Ils ne pouvaient se rejoindre dans la chambre de Fabienne que lorsque les domestiques étaient couchés. Il n’y restait d’ailleurs qu’un temps limité, car, depuis quelque temps, toutes les craintes qu’il avait éprouvées à Orléans : retour d’Ernest, irruption des domestiques dans la chambre, incendie de tout le quartier, tremblement de terre, ces mille épouvantails venaient à nouveau l’assaillir, aussitôt son exaltation quotidienne calmée.

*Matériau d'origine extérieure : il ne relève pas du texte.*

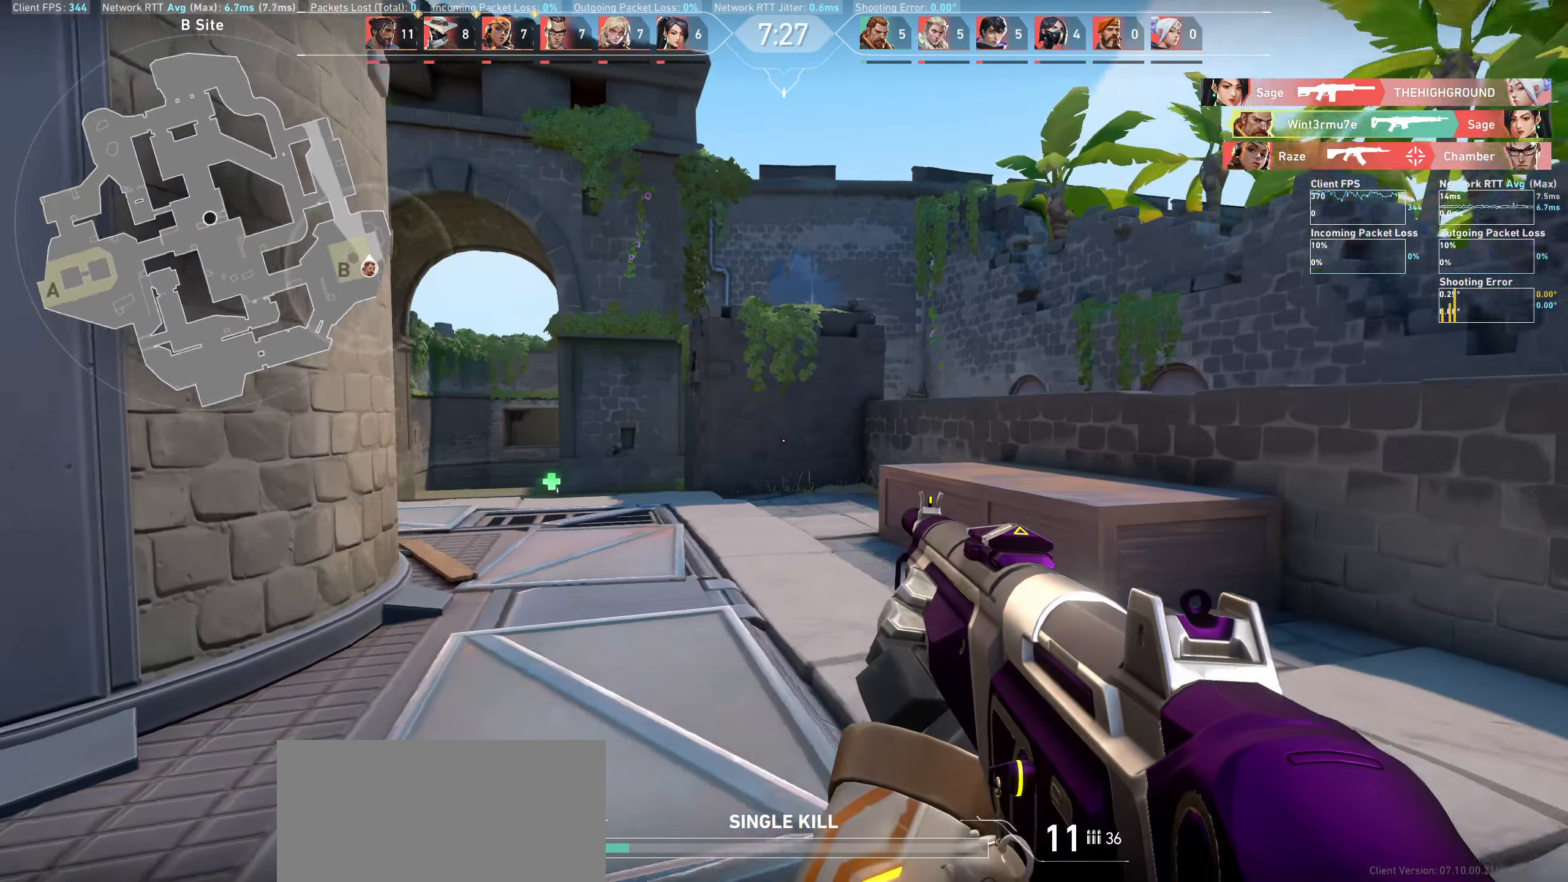
{"keys": ["d", "w"], "mouse": [], "events": []}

Les promenades en auto étaient devenues moins fréquentes, car ils commençaient à connaître par cœur la douce Normandie de quinze lieues à la ronde. Ils ne ressentaient plus l’effroi complaisant de jadis devant les gentils sites sauvages des bords de l’Orne, dans cette région que les syndicats locaux d’initiative appellent la Suisse normande. A Bayeux, l’ingénuité de la tapisserie de la reine Berthe les attendrissait de moins en moins. Port-en-Bessin les avait rassasiés de sa marée. De Caen à Ouistreham, ils ne regardaient même plus les rives charmantes du canal. Et s’ils étaient toujours pris physiquement dans le pays d’Auge, par la douceur de la verdure et des chemins, ce n’était plus qu’avec une admiration réchauffée qu’ils s’arrêtaient devant la halle de Saint-Pierre-sur-Dives.

Les jeunes gens ont tort parfois de considérer le bonheur comme un feu inextinguible qui n’a pas besoin d’être entretenu.

Siméon Gormas, l’arrière-grand-père maternel de Robert, avait dit une fois cette forte parole : « Ce sont les affaires les plus belles dont il faut s’occuper le plus. »

Le paradis terrestre n’a pas de clients inamovibles.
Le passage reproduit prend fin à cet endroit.